In my experience, I knew that I did not want to attend a university immediately after high school and my family did not insist, which worked in my favor. I opened my own business in my early 20s and it wasn’t until my late 30s that I was ready for a career change that required a specific degree.

I think professors should expect and demand more of students with regard to education as well as classroom behavior. Those students unable to do the required work should not be allowed to carry on with low GPA’s; they should be dropped from the program. Moreover, I think the core of the problem stems from years of students receiving passing grades in elementary education, where they clearly did not learn basic reading, writing, math and science skills.

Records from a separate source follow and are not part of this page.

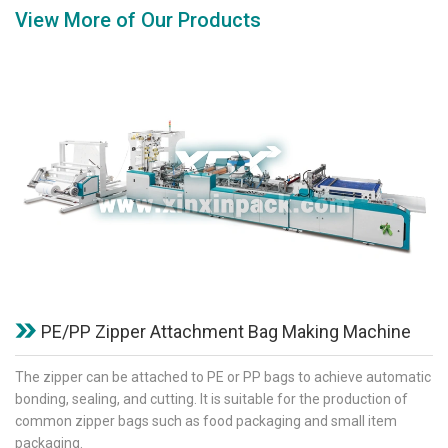
View More of Our Products
PE/PP Zipper Attachment Bag Making Machine
The zipper can be attached to PE or PP bags to achieve automatic
bonding, sealing, and cutting. It is suitable for the production of
common zipper bags such as food packaging and small item
packaging.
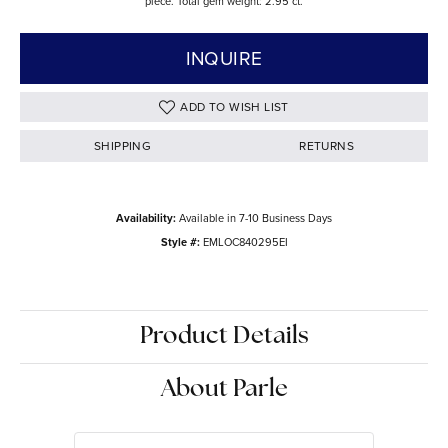
piece. Total gem weight: 2.95 ct.
INQUIRE
ADD TO WISH LIST
SHIPPING
RETURNS
Availability:
Available in 7-10 Business Days
Style #:
EMLOC840295EI
Product Details
About Parle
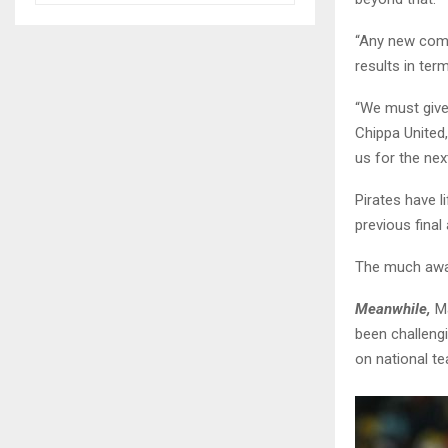
“Any new comp
results in ter
“We must give
Chippa United,
us for the nex
Pirates have l
previous final
The much awai
Meanwhile,
Ma
been challengi
on national te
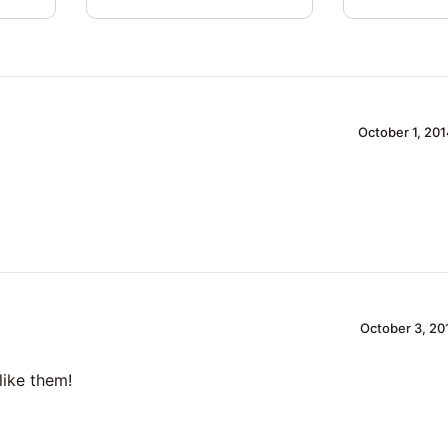
October 1, 201
October 3, 20
like them!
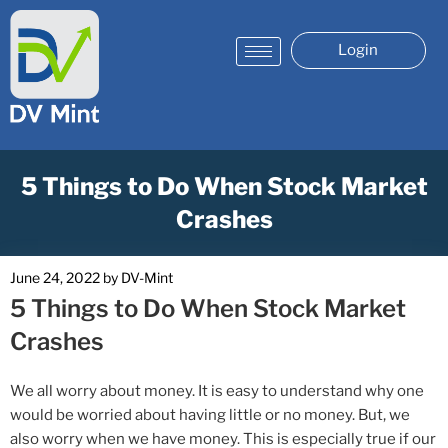
Login
5 Things to Do When Stock Market
Crashes
June 24, 2022
by
DV-Mint
5 Things to Do When Stock Market
Crashes
We all worry about money. It is easy to understand why one
would be worried about having little or no money. But, we
also worry when we have money. This is especially true if our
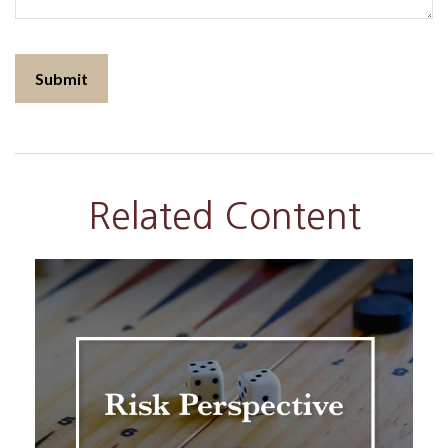
Related Content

anna bb 2013/06/26 at 9:11 am

This is a very informative article. However, I’ll argue the devil’s advocate position here. Thus, given the high costs incurred in an attempt to get a degree, kicking students out of programs because they did not do well enough may not be appropriate. The “look to your left and right and only one of you will make it” perspective sounds good in countries where education is free or close to free, but here that seems a little unfit. Maybe one way to go about addressing the issue of student unpreparedness would be addressed by being highly selective and admitting only the students who are really ready and qualified for college, and that is fine. But, as long as a university’s goal is to increase enrollment to increase the amount of money it receives from state appropriations + tuition and fees to pay for its faculty (which, by the way, the majority do not teach undergrad. courses) then it is quite inappropriate to have a faculty body with the “weed out” students goal in mind. Hence, the problem is with the university, not the students, because sells quite expensive dreams to people who are not supposed to be there; and the faculty are caught in between. My two cents.

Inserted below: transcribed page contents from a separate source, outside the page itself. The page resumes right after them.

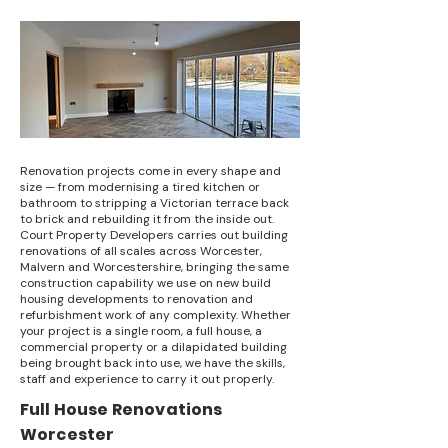
Renovation projects come in every shape and
size — from modernising a tired kitchen or
bathroom to stripping a Victorian terrace back
to brick and rebuilding it from the inside out.
Court Property Developers carries out building
renovations of all scales across Worcester,
Malvern and Worcestershire, bringing the same
construction capability we use on new build
housing developments to renovation and
refurbishment work of any complexity. Whether
your project is a single room, a full house, a
commercial property or a dilapidated building
being brought back into use, we have the skills,
staff and experience to carry it out properly.
Full House Renovations
Worcester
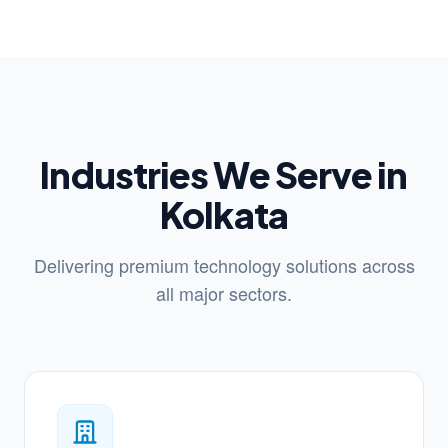
Industries We Serve in
Kolkata
Delivering premium technology solutions across
all major sectors.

M Shyam 2013/07/24 at 1:29 am

Good Education is an asset and having professional degree from top university can equip students to remain productive and competitive throughout his work life. But, now students and parents are more interested in buying degrees, as it qualifies them for Job market. Also, students now want to go to colleges and universities that help them in buying printed degrees, not learning and knowledge. They want degrees fast track or even in back dates, as this is requirement of workplace. So, standard of education has really fallen down compared to education is past. In olden days, a person went to school if he really wanted to become man of education. Today, we need degrees as status symbol or for getting admitted to job place or some professional body. Unless we redefine our educational motives people will continue buying printed degrees.